Fast Food Nation - Eric Schlosser [144]
Tom Lasater is ninety years old now, and his memory is failing, but he still has the aura of a strong patriarch. As Dale bounces an old cream-colored Suburban Custom Deluxe along one of the ranch’s dirt roads, his father sits in the back seat, wearing a cowboy hat, a bolo tie, and thick black glasses, silently staring at the Beefmasters scattered across the prairie. He scrutinizes them, and every so often asks Dale about a particular animal. The cattle roam a landscape that appears vast and unspoiled. The Lasater Ranch is a wildlife sanctuary. The native grasses are thriving, tall cottonwoods grow along the stream banks, and herds of antelope graze alongside the cattle.

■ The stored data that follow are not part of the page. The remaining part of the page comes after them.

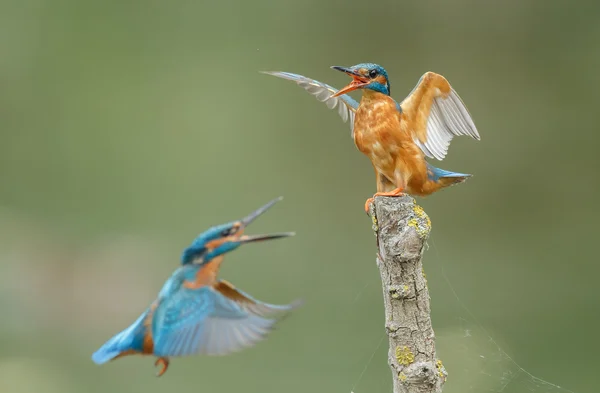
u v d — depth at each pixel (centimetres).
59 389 1087
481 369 736
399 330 503
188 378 1110
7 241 1605
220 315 412
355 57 1923
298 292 1413
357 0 1920
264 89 2003
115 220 1806
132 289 1507
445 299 1295
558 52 1805
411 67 1884
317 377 1073
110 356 422
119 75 2045
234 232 448
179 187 1925
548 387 724
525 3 1805
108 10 2061
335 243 1695
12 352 1245
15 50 2030
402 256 496
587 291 1362
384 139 640
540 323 1222
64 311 1427
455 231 1725
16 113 2003
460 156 1811
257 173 1947
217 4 2042
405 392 501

Dale parks the truck, and I walk a short distance to a rocky outcropping. The Suburban now seems like a small, insignificant speck compared to what surrounds it. Pikes Peak and Cheyenne Mountain rise to the west, and in every other direction the prairie extends to the horizon, the shortgrass moving in waves, blown by a steady wind.

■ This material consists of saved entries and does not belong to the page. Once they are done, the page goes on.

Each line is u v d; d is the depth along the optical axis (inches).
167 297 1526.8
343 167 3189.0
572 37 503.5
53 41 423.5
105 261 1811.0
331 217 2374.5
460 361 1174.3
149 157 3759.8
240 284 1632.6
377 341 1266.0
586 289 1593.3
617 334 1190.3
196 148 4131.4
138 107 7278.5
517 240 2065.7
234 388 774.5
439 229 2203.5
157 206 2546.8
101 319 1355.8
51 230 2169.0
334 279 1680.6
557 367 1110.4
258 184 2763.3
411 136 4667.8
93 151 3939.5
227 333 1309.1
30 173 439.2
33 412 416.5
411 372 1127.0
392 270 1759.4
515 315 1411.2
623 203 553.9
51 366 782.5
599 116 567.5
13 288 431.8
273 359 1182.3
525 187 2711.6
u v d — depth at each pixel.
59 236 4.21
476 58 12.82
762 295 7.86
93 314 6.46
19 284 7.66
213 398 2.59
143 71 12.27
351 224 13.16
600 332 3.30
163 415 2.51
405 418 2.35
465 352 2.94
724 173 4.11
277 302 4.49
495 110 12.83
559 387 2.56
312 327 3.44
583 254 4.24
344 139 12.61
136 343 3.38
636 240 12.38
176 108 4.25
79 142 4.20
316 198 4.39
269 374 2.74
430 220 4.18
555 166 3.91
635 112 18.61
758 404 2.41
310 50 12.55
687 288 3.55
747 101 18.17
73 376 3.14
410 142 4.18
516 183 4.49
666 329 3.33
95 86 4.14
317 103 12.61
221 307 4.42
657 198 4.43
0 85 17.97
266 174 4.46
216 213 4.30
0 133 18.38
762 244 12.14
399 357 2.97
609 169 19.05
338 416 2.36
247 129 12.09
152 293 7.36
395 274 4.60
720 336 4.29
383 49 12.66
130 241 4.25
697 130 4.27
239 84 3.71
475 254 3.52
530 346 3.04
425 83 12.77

Beyond the Lasater property line, the land is not faring so well. Smaller farms and ranches in the area have been disappearing for years. A population loss that began in the 1950s has recently slowed, but too late. Many small towns have become virtual ghost towns. In the little commercial district of Matheson, along a dirt road named Broadway, the feed store, the general store, and a repair shop have all been abandoned. The whitewashed buildings have quaint, fading signs, and stand empty. The large, brick elementary school that Dale Lasater attended — built at the turn of the century, its architecture full of American optimism — is now used by a local rancher to store grain.

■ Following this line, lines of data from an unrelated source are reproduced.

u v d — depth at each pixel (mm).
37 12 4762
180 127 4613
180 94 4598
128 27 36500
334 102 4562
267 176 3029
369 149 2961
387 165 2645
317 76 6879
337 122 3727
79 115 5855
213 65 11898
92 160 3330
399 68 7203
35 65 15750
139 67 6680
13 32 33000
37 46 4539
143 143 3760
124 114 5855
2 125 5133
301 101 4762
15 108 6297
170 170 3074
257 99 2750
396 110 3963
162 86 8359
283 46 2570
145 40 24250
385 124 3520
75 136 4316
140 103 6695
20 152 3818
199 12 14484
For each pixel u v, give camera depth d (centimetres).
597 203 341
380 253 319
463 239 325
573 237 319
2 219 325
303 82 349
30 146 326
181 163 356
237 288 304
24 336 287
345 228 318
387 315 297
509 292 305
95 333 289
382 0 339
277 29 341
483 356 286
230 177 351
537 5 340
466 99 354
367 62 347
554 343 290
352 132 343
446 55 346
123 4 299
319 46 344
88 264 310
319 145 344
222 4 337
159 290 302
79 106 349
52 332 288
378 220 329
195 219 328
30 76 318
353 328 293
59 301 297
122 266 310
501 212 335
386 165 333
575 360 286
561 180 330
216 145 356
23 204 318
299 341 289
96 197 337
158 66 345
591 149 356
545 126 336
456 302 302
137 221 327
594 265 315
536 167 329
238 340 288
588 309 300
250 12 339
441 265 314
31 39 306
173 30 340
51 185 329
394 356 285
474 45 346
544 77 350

Before taking over the family ranch, Dale Lasater spent a year in Argentina as a Fulbright scholar, ran a feedlot company in Kansas, and managed cattle ranches in Texas, Florida, and New Mexico. He has come to believe that our industrialized system of cattle production cannot be sustained. Rising grain prices may someday hit ranchers and feedlots hard. More importantly, Lasater finds it hard to justify feeding millions of tons of precious grain to American cattle while elsewhere in the world millions of people starve. He respects the decision to become a vegetarian, but has little tolerance for the air of moral superiority that often accompanies it. Growing up on the prairie gave him a view of Mother Nature that is somewhat different from the Disney version. Cattle that are not eaten by people, that are simply allowed to grow old and weak, still get eaten — by coyotes and turkey buzzards, and it’s not a pretty sight.
Dale Lasater recently set up a company to sell organic, free-range, grass-fed beef. None of the cattle used in Lasater Grasslands Beef spent any time at a feedlot. The meat is much lower in fat than grain-fed beef, and has a much stronger, more distinctive flavor.